Выбрать главу

Через две недели с меня сняли гипс и обнаружили, что кость начала срастаться неправильно, и её необходимо ломать заново. Голый, я сидел на кушетке, и, глядя на свою бледную, начавшую усыхать ногу, не узнавал её, она походила на ногу мертвеца, умершего в глубокой старости и извлечённого из могилы, а на обвисшей, дряблой коже росли чахлые волосы смерти, словно давшие всходы уже под землёй, в теплице гроба. Ногу ломал невысокий, коренастый врач средних лет, ломал очень осторожно, точнее, даже выгибал, постепенно увеличивая нажим сильных, мускулистых рук, одна из которых давила выше, а другая ниже перелома; его круглое, добродушное лицо низко склонилось над моей ногой, он не спешил, очевидно, опасаясь сместить кость более чем требовалось, стараясь придать ей безупречную ровность рельса. Позади меня стояла молодая, симпатичная сестра и держала меня за плечи, и её присутствие вынуждало меня молчать, я не издал ни звука, тогда как грудь моя полнилась воем, мозг был погружён в раствор невыплаканных слёз, и глазами, высушенными гордыней, я смотрел на склонённую голову врача, на его жёсткие, густые, иссиня чёрные волосы, на едва обозначенную воронку макушки, безуспешно пытаясь сглотнуть колючий шип, упрямо вызревавший в моём горле.

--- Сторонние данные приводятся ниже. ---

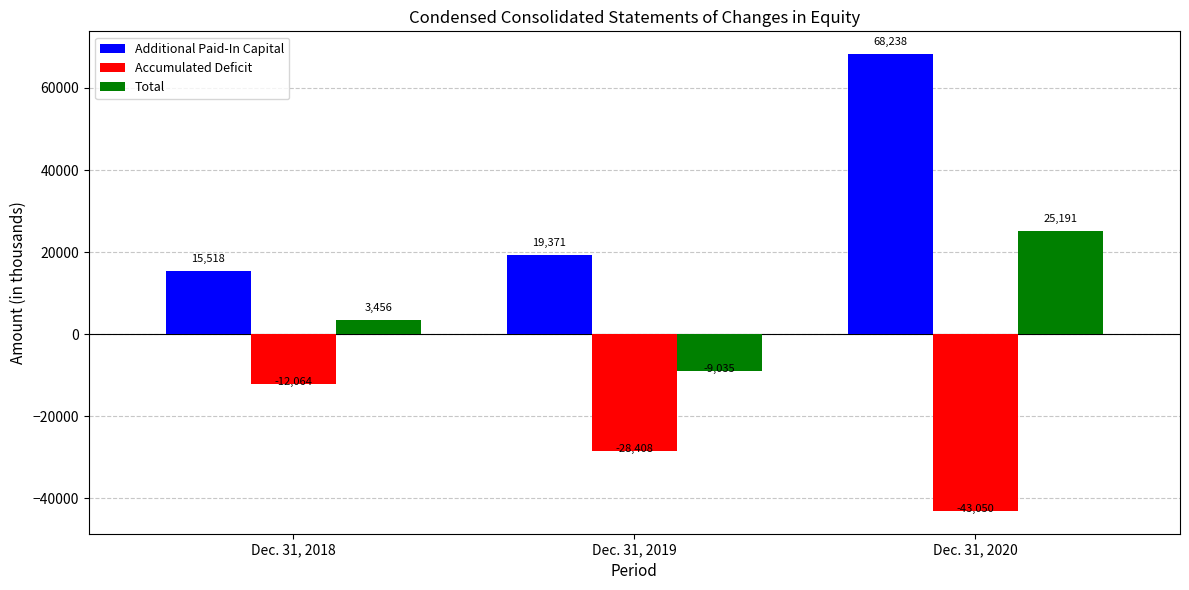

At which label is Total closest to 8078?

Dec. 31, 2018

После правки кости я пролежал в больнице три недели, пока не сняли гипс, но и на восстановление подвижности в атрофированной, негнувшейся левой ноге ушло немало времени, и долго ещё внешне она разительно отличалась от правой.

В больнице, уже поправляясь, я познакомился с болезненно худощавой, тишайшей девочкой примерно моих лет, лишь позже выяснилось, что была она старше меня на год.

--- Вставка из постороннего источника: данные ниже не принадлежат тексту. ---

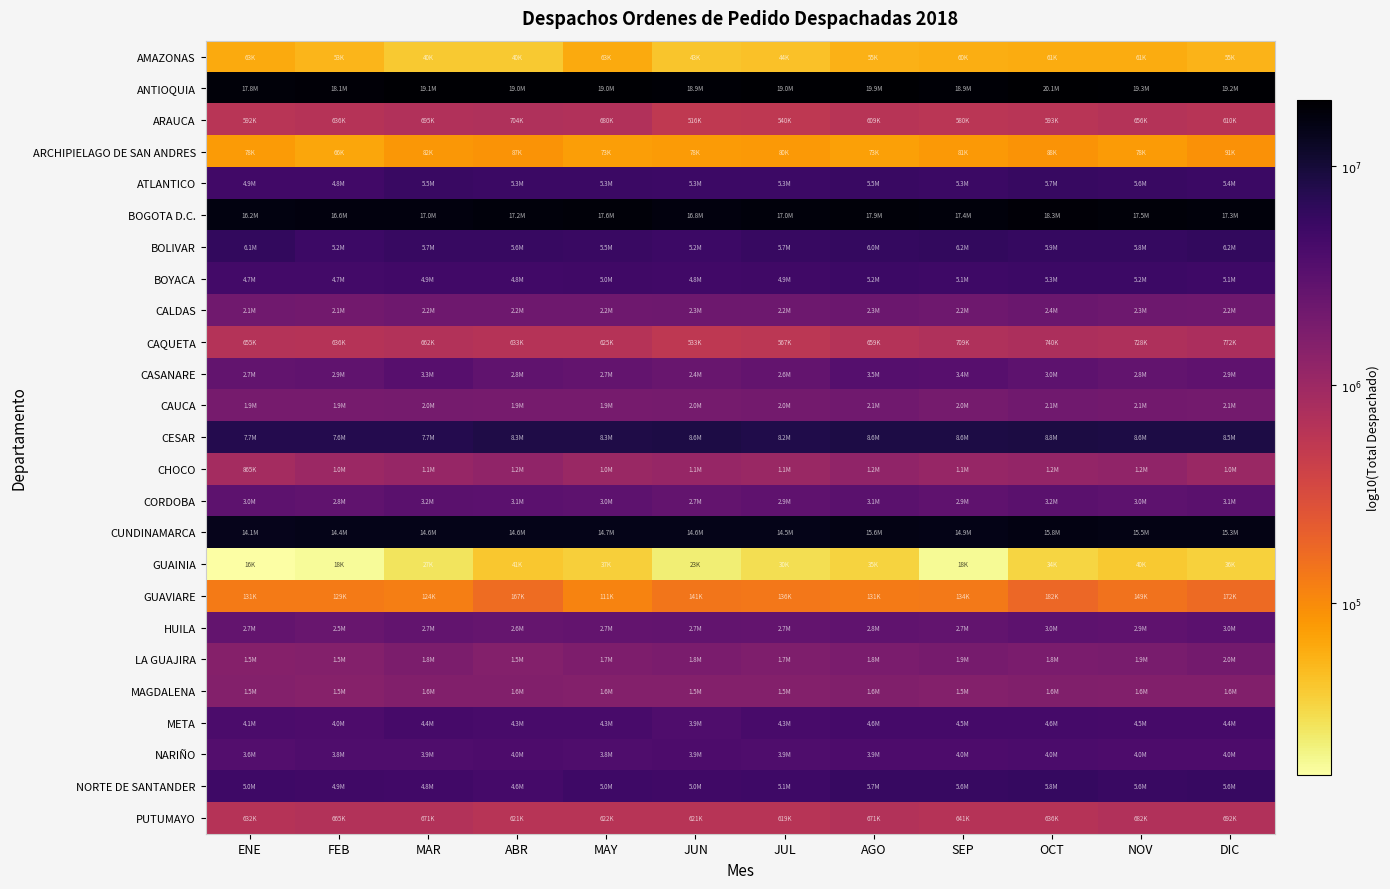

What is the difference between the highest and lowest values at NOV?

2.7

Я медленно ковылял по больничному саду или сидел на скамейке в плотной, прохладной тени каштана; неподалёку от цветочной клумбы, где обильно посеянная пыль звёзд взошла многочисленными астрами, среди которых нервно вышагивали трясогузки, острыми клювами устремлённые к земле, и филигранной строгостью раскраса перьев, они словно являли собой чёрно-белый мир в густом, ярком, многокрасочном буйстве произраставших цветов. И в саду, и в коридорах больницы я ощущал заинтересованность чужого взгляда, чувствовал, что за мною наблюдают, чувствовал седыми волосами — именно они являлись проводниками, поводырями моих наитий, предтечей прозрений, они предупреждали об опасности, позволяя заблаговременно уворачиваться от бед; их корни, как тончайшие иглы, впрыскивали инъекции холода в кожный покров головы, и в такие минуты головой своей я будто пребывал в неподвижном морозном воздухе.

Мне не составило особого труда определить, кто являлся источником беспокойства и неуютности, поселившихся в пространствах моего одиночества; девочка эта наблюдала за мной, прячась в густых кустах шиповника, она даже раздвигала их, вклиниваясь в зелень худым телом, что не позволено было никому, ибо за кустами, равно как и за деревьями в больничном саду, ухаживал желчный старик, кочегаривший в котельной при больничной прачечной; именно он покрывал стволы деревьев раствором извести, именно он уничтожал сорняк и воевал с муравьями, превзойдя их упорством, и он же старым, устрашающе большим секатором, похожим на атрибут средневековой казни, стриг эти кусты, и толстый, шершавый, как ракушечник, слой ржавчины на ножницах секатора мог бы сойти за бурую, окаменевшую кровь многих людских поколений. Никому не позволялось тревожить стриженые кусты, обирать ягоды, прислоняться к деревьям, ибо за этим следовало его незамедлительное появление. Быстрота его движений делала их неуловимыми, и как вертопрах, он извергал фонтан ругательств, исходя шипением, когда не находились слова, отчего бешенство его казалось газированным; однако слова его ранили остро и глубоко, потому что ему было дано видеть потаённую, тщательно скрываемую ущербность в каждом человеке, и жестокие его обличения вызывали устойчивую ненависть к нему и со стороны больных, и со стороны персонала.

Глядя на него, жилистого и злобного, в заскорузлой, всесезонной телогрейке, всеми нелюбимого, я думал, как должно быть тяжело жить с таким злейшим врагом своим в голове, как язык, но, видно, ничего с собой поделать он не мог, наверное, уже и не пытался, и, повергнув в бегство очередного нарушителя установленных им в больничном саду законов, в пароксизме ярости и гнева слал им в спину штыки слов, пока ту или иную спину мог видеть, а потом утирал тыльной стороной ладони пену слюны, словно утолив голод, поворачивался и шёл в котельную.